Николай Орехов, Сергей Орехов
Серый
…мы живем обрывками одной жизни, обрывками второй и третьей жизни; они друг с другом не связаны, да мы и не сможем их связать.
Эрих Мария Ремарк «Черный обелиск»
…нам нужны внешние опоры, дабы образумить свое внутреннее «Я»…
Александр Зиновьев «Иди на Голгофу»
Владислав Львович Равин сидел, ссутулившись, на краешке стула перед заваленным кипами рукописей столом и от нетерпения пощелкивал суставами пальцев.
«Когда же он закончит болтать по телефону?» — думал Владислав Львович, разглядывая сидевшего напротив нового ответственного секретаря редакции. По телефонам разговаривать — это они умеют. Какой-то щуплый, неказистый. Надо будет его как-нибудь в рассказик воткнуть. А что! Вполне сгодится. Лицо у него вон какое красное, да еще красный галстук на белую рубаху нацепил; чего-то дергается весь — ну прям мотыль на рыболовном крючке! Голосок его тоже на бумагу просится — в трубку не говорит, свиристит, свисток засоренный. И глаза; черты лица мелкие, глазки-пуговки, а зрачки большие. Такие зрачки у страдающих близорукостью. Что же мне этот любитель телефонного общения скажет? Что с моей рукописью решили? Когда же он болтать кончит?!
Владислав Львович вслушался в шум дождя за окном. Дождь еще не вовремя зарядил. Пока отсюда до дому доберешься — вымокнешь весь. Да и время уже — нормальные люди давно по домам сидят. Светлана сегодня обещала прийти, а у меня холодильник пустой. Целый год встречались на чужих квартирах, впервые согласилась прийти ко мне домой, и вот на тебе — подготовился…

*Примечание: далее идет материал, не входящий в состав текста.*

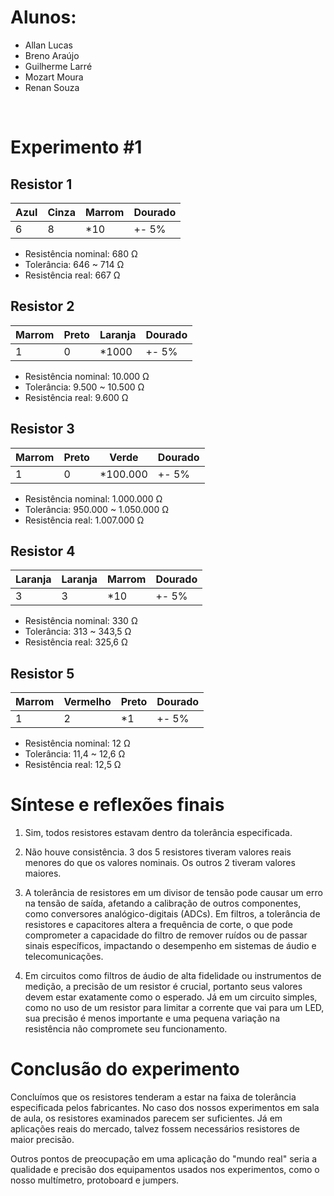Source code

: # Alunos:
- Allan Lucas
- Breno Araújo
- Guilherme Larré
- Mozart Moura
- Renan Souza

<br>

# Experimento #1

## Resistor 1

| Azul | Cinza | Marrom | Dourado |
| --- | --- | --- | --- |
| 6 | 8 | *10 | +- 5% |

- Resistência nominal: 680 Ω
- Tolerância: 646 ~ 714 Ω
- Resistência real: 667 Ω

## Resistor 2

| Marrom | Preto | Laranja | Dourado |
| --- | --- | --- | --- |
| 1 | 0 | *1000 | +- 5% |

- Resistência nominal: 10.000 Ω
- Tolerância: 9.500 ~ 10.500 Ω
- Resistência real: 9.600 Ω

## Resistor 3

| Marrom | Preto | Verde | Dourado |
| --- | --- | --- | --- |
| 1 | 0 | *100.000 | +- 5% |

- Resistência nominal: 1.000.000 Ω
- Tolerância: 950.000 ~ 1.050.000 Ω
- Resistência real: 1.007.000 Ω

## Resistor 4

| Laranja | Laranja | Marrom | Dourado |
| --- | --- | --- | --- |
| 3 | 3 | *10 | +- 5% |

- Resistência nominal: 330 Ω
- Tolerância: 313 ~ 343,5 Ω
- Resistência real: 325,6 Ω

## Resistor 5

| Marrom | Vermelho | Preto | Dourado |
| --- | --- | --- | --- |
| 1 | 2 | *1 | +- 5% |

- Resistência nominal: 12 Ω
- Tolerância: 11,4 ~ 12,6 Ω
- Resistência real: 12,5 Ω

# Síntese e reflexões finais

1. Sim, todos resistores estavam dentro da tolerância especificada.

2. Não houve consistência. 3 dos 5 resistores tiveram valores reais menores do que os valores nominais. Os outros 2 tiveram valores maiores.

3. A tolerância de resistores em um divisor de tensão pode causar um erro na tensão de saída, afetando a calibração de outros componentes, como conversores analógico-digitais (ADCs). ​Em filtros, a tolerância de resistores e capacitores altera a frequência de corte, o que pode comprometer a capacidade do filtro de remover ruídos ou de passar sinais específicos, impactando o desempenho em sistemas de áudio e telecomunicações.

4. Em circuitos como filtros de áudio de alta fidelidade ou instrumentos de medição, a precisão de um resistor é crucial, portanto seus valores devem estar exatamente como o esperado. Já em um circuito simples, como no uso de um resistor para limitar a corrente que vai para um LED, sua precisão é menos importante e uma pequena variação na resistência não compromete seu funcionamento.

# Conclusão do experimento

Concluímos que os resistores tenderam a estar na faixa de tolerância especificada pelos fabricantes. No caso dos nossos experimentos em sala de aula, os resistores examinados parecem ser suficientes. Já em aplicações reais do mercado, talvez fossem necessários resistores de maior precisão.

Outros pontos de preocupação em uma aplicação do "mundo real" seria a qualidade e precisão dos equipamentos usados nos experimentos, como o nosso multímetro, protoboard e jumpers.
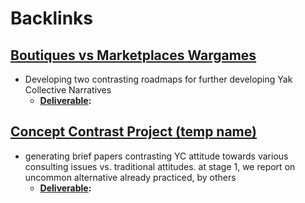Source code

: 
# Backlinks
## [Boutiques vs Marketplaces Wargames](<Boutiques vs Marketplaces Wargames.md>)
- Developing two contrasting roadmaps for further developing Yak Collective Narratives
    - **[Deliverable](<Deliverable.md>):**

## [Concept Contrast Project (temp name)](<Concept Contrast Project (temp name).md>)
- generating brief papers contrasting YC attitude towards various consulting issues vs. traditional attitudes. at stage 1, we report on uncommon alternative already practiced, by others
    - **[Deliverable](<Deliverable.md>):**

— Вы меня извините, — неожиданно прервал размышления Равина секретарь, бросая трубку, — разговор важный был. А вы, простите?..

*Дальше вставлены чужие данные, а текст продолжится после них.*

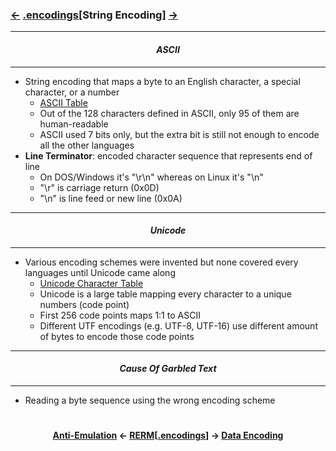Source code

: ### <a href="/contents/anti-analysis/Anti-Emulation.md"><-</a> [.encodings](encodings.md)[__String Encoding__] <a href="Data_Encoding.md">-></a>

---
#### *<p align='center'> ASCII </p>*
---
* String encoding that maps a byte to an English character, a special character, or a number
  * [ASCII Table](http://www.asciitable.com/)
  * Out of the 128 characters defined in ASCII, only 95 of them are human-readable
  * ASCII used 7 bits only, but the extra bit is still not enough to encode all the other languages
* __Line Terminator__: encoded character sequence that represents end of line
  * On DOS/Windows it's "\r\n" whereas on Linux it's "\n"
  * "\r" is carriage return (0x0D)
  * "\n" is line feed or new line (0x0A)

---
#### *<p align='center'> Unicode </p>*
---
* Various encoding schemes were invented but none covered every languages until Unicode came along
  * [Unicode Character Table](https://unicode-table.com/en/#control-character)
  * Unicode is a large table mapping every character to a unique numbers (code point)
  * First 256 code points maps 1:1 to ASCII
  * Different UTF encodings (e.g. UTF-8, UTF-16) use different amount of bytes to encode those code points

---
#### *<p align='center'> Cause Of Garbled Text </p>*
---
* Reading a byte sequence using the wrong encoding scheme

#
<strong><p align='center'><a href="/contents/anti-analysis/Anti-Emulation.md">Anti-Emulation</a> <- <a href="/README.md#-reverse-engineering-reference-manual-beta-">RERM</a>[<a href="encodings.md">.encodings</a>] -> <a href="Data_Encoding.md">Data Encoding</a></p></strong>
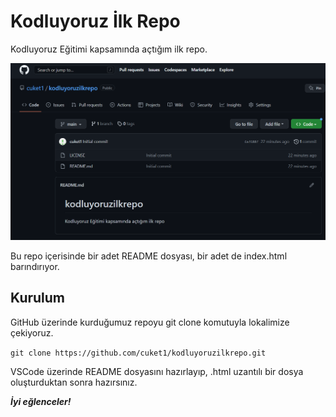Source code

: # Kodluyoruz İlk Repo

Kodluyoruz Eğitimi kapsamında açtığım ilk repo. 

![](kodluyoruz-img.png)

Bu repo içerisinde bir adet README dosyası, bir adet de index.html barındırıyor. 
## Kurulum

GitHub üzerinde kurduğumuz repoyu git clone komutuyla lokalimize çekiyoruz. 

` git clone https://github.com/cuket1/kodluyoruzilkrepo.git `

VSCode üzerinde README dosyasını hazırlayıp, .html uzantılı bir dosya oluşturduktan sonra hazırsınız. 

***İyi eğlenceler!***
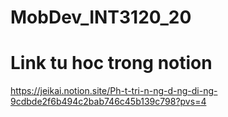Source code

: # MobDev_INT3120_20
# Link tu hoc trong notion
https://jeikai.notion.site/Ph-t-tri-n-ng-d-ng-di-ng-9cdbde2f6b494c2bab746c45b139c798?pvs=4
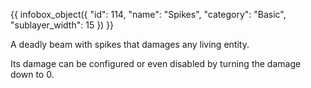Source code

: {{ infobox_object({
	"id": 114,
	"name": "Spikes",
	"category": "Basic",
	"sublayer_width": 15
}) }}

A deadly beam with spikes that damages any living entity.

Its damage can be configured or even disabled by turning the damage down to 0.
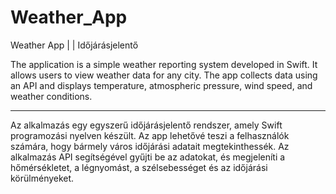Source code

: # Weather_App
Weather App | | Időjárásjelentő

The application is a simple weather reporting system developed in Swift. It allows users to view weather data for any city. The app collects data using an API and displays temperature, atmospheric pressure, wind speed, and weather conditions.

--------------------------------------------------------------------------------------

Az alkalmazás egy egyszerű időjárásjelentő rendszer, amely Swift programozási nyelven készült. Az app lehetővé teszi a felhasználók számára, hogy bármely város időjárási adatait megtekinthessék. Az alkalmazás API segítségével gyűjti be az adatokat, és megjeleníti a hőmérsékletet, a légnyomást, a szélsebességet és az időjárási körülményeket.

Моя фамилия Равин, Владислав Львович.
— Да-да-да! Очень приятно! Это я вас пригласил. Я тут человек новый, меня зовут Червякин Мстислав Аполлинарьевич. Где-то ваша… — Секретарь начал перекладывать стопки рукописей на столе.
«Смотри-ка, ведь я почти угадал: не мотыль, по Червякин», — усмехнулся про себя Равин.

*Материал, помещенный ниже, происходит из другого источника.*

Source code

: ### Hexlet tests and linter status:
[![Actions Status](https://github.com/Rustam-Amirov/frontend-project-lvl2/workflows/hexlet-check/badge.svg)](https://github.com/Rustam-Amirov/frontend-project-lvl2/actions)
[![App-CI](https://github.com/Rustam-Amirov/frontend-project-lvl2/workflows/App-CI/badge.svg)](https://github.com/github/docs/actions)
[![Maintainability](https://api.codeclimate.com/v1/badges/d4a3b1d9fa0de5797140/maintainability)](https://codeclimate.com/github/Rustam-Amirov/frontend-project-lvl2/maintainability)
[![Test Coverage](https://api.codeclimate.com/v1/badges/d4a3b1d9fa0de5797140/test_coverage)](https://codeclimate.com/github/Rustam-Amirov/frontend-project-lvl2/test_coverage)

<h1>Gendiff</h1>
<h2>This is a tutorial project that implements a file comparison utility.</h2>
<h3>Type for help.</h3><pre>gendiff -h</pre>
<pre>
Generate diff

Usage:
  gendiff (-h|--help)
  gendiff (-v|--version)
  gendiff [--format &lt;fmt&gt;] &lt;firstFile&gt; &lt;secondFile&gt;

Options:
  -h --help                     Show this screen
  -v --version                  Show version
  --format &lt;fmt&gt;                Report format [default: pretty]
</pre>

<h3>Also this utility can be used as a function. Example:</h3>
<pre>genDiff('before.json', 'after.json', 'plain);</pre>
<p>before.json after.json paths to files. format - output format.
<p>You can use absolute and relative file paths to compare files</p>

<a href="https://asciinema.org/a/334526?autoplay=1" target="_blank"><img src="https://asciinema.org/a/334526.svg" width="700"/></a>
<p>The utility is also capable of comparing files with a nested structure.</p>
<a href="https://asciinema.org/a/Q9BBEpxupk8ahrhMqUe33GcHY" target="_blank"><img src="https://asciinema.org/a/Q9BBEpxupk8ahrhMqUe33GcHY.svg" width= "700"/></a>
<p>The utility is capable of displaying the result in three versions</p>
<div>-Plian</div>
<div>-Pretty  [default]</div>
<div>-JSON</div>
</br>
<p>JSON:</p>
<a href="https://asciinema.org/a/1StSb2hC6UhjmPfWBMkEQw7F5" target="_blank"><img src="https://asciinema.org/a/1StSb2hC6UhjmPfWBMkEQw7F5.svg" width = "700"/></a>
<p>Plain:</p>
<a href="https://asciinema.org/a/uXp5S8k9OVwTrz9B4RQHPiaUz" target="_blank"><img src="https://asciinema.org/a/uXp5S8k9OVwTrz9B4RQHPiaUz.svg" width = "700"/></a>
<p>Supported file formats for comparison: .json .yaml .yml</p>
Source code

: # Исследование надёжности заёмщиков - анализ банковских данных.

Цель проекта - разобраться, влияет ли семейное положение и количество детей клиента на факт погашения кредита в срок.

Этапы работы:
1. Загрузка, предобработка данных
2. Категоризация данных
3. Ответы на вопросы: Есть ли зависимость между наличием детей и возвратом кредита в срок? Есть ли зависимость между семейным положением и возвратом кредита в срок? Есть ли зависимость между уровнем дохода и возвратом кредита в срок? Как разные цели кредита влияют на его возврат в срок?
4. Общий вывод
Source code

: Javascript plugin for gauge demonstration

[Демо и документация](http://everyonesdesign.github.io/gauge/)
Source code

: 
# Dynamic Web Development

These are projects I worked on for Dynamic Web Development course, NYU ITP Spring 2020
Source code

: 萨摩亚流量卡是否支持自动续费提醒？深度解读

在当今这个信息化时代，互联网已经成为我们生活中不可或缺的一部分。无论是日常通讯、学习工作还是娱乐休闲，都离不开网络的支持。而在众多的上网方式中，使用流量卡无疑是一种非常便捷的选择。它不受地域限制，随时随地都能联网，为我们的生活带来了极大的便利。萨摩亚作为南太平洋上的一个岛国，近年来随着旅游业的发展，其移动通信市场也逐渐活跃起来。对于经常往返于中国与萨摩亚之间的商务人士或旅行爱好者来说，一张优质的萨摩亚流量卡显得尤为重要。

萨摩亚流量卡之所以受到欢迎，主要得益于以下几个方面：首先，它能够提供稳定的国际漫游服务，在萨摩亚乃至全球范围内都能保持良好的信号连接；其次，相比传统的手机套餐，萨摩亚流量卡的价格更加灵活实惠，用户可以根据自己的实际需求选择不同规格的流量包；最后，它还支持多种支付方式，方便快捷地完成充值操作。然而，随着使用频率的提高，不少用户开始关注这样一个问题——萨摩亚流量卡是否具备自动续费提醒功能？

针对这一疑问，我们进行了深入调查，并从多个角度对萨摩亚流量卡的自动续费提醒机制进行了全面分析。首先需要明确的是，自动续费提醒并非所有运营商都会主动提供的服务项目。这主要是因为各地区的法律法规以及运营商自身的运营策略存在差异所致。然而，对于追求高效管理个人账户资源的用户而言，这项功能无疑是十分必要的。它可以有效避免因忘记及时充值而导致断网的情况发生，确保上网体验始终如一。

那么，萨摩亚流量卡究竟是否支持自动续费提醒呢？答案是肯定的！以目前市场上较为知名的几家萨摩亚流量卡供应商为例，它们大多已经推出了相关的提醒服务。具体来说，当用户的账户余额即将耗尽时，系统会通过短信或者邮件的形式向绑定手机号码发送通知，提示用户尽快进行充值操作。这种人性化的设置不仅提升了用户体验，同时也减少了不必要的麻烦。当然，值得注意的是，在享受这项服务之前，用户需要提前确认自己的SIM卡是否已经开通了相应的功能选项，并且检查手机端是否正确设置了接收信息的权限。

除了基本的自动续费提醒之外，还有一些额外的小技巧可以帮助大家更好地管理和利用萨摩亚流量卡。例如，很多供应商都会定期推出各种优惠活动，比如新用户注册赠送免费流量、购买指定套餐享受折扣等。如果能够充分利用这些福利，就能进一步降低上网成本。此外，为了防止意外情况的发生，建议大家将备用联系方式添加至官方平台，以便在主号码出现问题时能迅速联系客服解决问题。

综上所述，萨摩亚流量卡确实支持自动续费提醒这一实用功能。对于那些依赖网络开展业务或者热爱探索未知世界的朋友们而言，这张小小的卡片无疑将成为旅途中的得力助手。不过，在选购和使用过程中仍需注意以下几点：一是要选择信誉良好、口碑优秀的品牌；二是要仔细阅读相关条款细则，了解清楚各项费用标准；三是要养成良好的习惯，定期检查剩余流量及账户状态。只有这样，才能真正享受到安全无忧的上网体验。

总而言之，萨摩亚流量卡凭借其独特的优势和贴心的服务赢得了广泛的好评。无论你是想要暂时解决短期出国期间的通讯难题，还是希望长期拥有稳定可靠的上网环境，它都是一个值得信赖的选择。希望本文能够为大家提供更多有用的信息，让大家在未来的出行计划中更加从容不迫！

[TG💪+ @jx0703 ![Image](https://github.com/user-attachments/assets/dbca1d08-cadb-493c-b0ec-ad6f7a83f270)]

— Вот она, нашлась. — Червякин развязал тесемки папки. — Вы договор-то с нами еще при старом секретаре подписывали? Так вот, — Червякин пробежал глазами по тексту договора, не доставая его из папки, — я вас пригласил для того, чтобы предложить несколько доработать рукопись. Понимаете, согласно договору, это должен быть рассказ ужасов! — Червякин попытался изобразить на своем лице что-то ужасное, но получилось такое, что Равин едва сдержался от улыбки. — Жуть, в общем, должна быть, понимаете?
— Понимаю, — Владислав Львович закивал головой. — А у меня не страшно’?
— Нет, ну, конечно, кое-что есть! — Червякин на мгновение подпер лоб сжатым кулачком, но тут же выпрямился и передернул плечами. — Но, понимаете, не то. И мы предлагаем вам доработать рукопись именно в плане, так сказать, эффектов страха. С литературой у вас вполне нормально, претензий нет. А вот с щекотанием нервишек читателю — слабовато. Возьмете на доработку? Договор мы расторгать не будем, только на доработку!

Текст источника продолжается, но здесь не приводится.